Mary Parke Foster ( McFerson; August 14, 1840 – June 18, 1922) was the 3rd President General of the National Society Daughters of the American Revolution and wife of John W. Foster, U.S. Secretary of State under President Benjamin Harrison.

==Personal life==
Mary Parke McFerson was born in Salem, Indiana, on August 14, 1840, the daughter of Rev. Alexander McFerson and Eliza Reed. She died on June 18, 1922, and is buried at Oak Hill Cemetery in Evansville, Indiana. She graduated from Glendale Female College near Cincinnati, Ohio.

She married John Watson Foster in 1859 and they had three daughters, two of whom lived to adulthood: Edith Foster, who married Allen Macy Dulles, and Eleanor Foster, who married Robert Lansing. She traveled with her husband around the world, to countries including Mexico, Russia, France, and Spain. She and her husband were members of the Church of the Covenant, a Presbyterian Church which formerly stood on the southeast corner of Connecticut Avenue and N Street NW.

==DAR membership==
Mary Foster joined the DAR in 1891, a Charter Member of the Mary Washington Chapter in Washington, D.C. Before being elected DAR President General, she served as Vice President General from 1892 to 1893.

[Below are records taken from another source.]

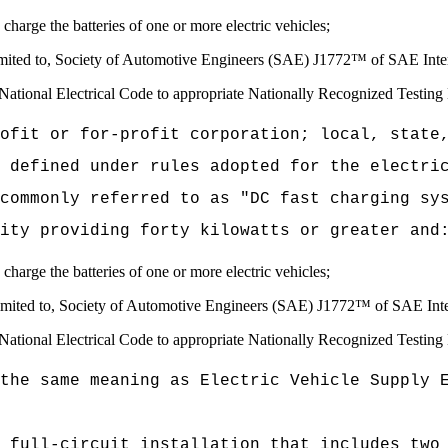
 charge the batteries of one or more electric vehicles;
limited to, Society of Automotive Engineers (SAE) J1772™ of SAE Inter
e National Electrical Code to appropriate Nationally Recognized Testing 
ofit or for-profit corporation; local, state
 defined under rules adopted for the electri
commonly referred to as "DC fast charging sy
ity providing forty kilowatts or greater and
 charge the batteries of one or more electric vehicles;
t limited to, Society of Automotive Engineers (SAE) J1772™ of SAE In
e National Electrical Code to appropriate Nationally Recognized Testing 
the same meaning as Electric Vehicle Supply 
 full-circuit installation that includes two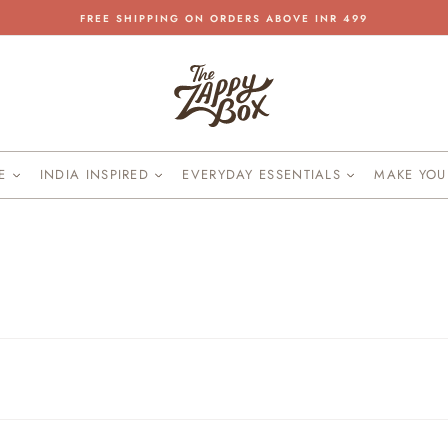
FREE SHIPPING ON ORDERS ABOVE INR 499
Pause
slideshow
KE
INDIA INSPIRED
EVERYDAY ESSENTIALS
MAKE YO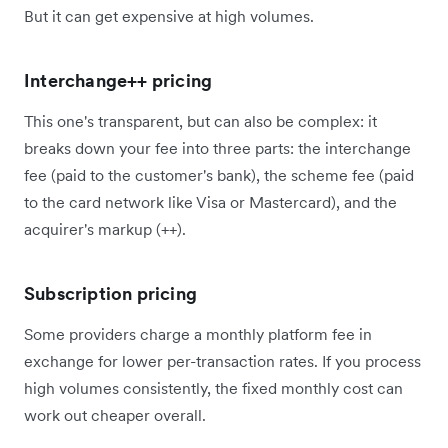
But it can get expensive at high volumes.
Interchange++ pricing
This one's transparent, but can also be complex: it
breaks down your fee into three parts: the interchange
fee (paid to the customer's bank), the scheme fee (paid
to the card network like Visa or Mastercard), and the
acquirer's markup (++).
Subscription pricing
Some providers charge a monthly platform fee in
exchange for lower per-transaction rates. If you process
high volumes consistently, the fixed monthly cost can
work out cheaper overall.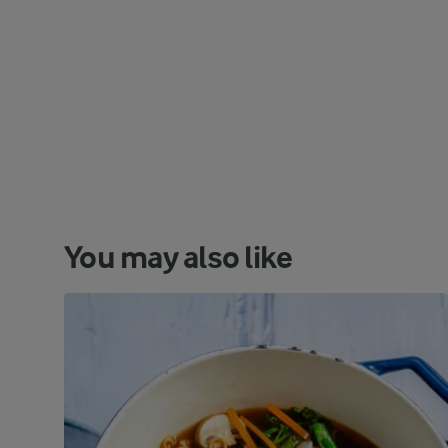
You may also like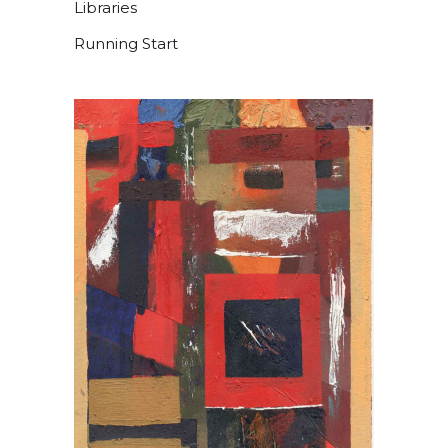
Libraries
Running Start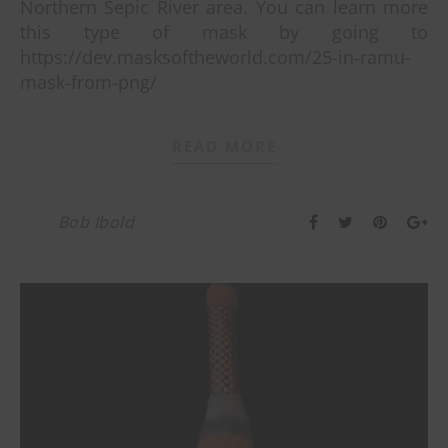
Northern Sepic River area. You can learn more
this type of mask by going to
https://dev.masksoftheworld.com/25-in-ramu-
mask-from-png/
READ MORE
Bob Ibold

She served as DAR President General for a single one-year term and presided over the 5th Continental Congress. She declined a nomination of a second term so that her predecessor, Letitia Green Stevenson, could serve as President General again. During her administration, funds were approved for the Prison Ship Martyrs Monument in Fort Greene Park in Fort Greene, Brooklyn, New York, and restoration work in Jamestown, Virginia.

She promoted the marking of Revolutionary War graves and the DAR's American History Essay Contest. Mrs. Foster represented the DAR at the Cotton States and International Exposition. During her administration, the DAR grew: Chapters were organized for the first time in the states of Colorado, Louisiana, Texas, and Washington; the Office of Librarian General was created; and Mrs. Foster encouraged the DAR to create the office of First Vice President General, though this would not occur until 1941.

During her administration, the DAR was incorporated by an official U.S. Congressional Act, under H.R. 3553 of the 54th Congress of the United States of America. They were recognized as an administrative and legal entity "for patriotic, historical, and educational purposes, to perpetuate the memory and spirit of the men and women who achieved American independence", with real estate in Washington, D.C. The act required them to report their proceedings annually to the United States Congress via the Secretary of the Smithsonian Institution.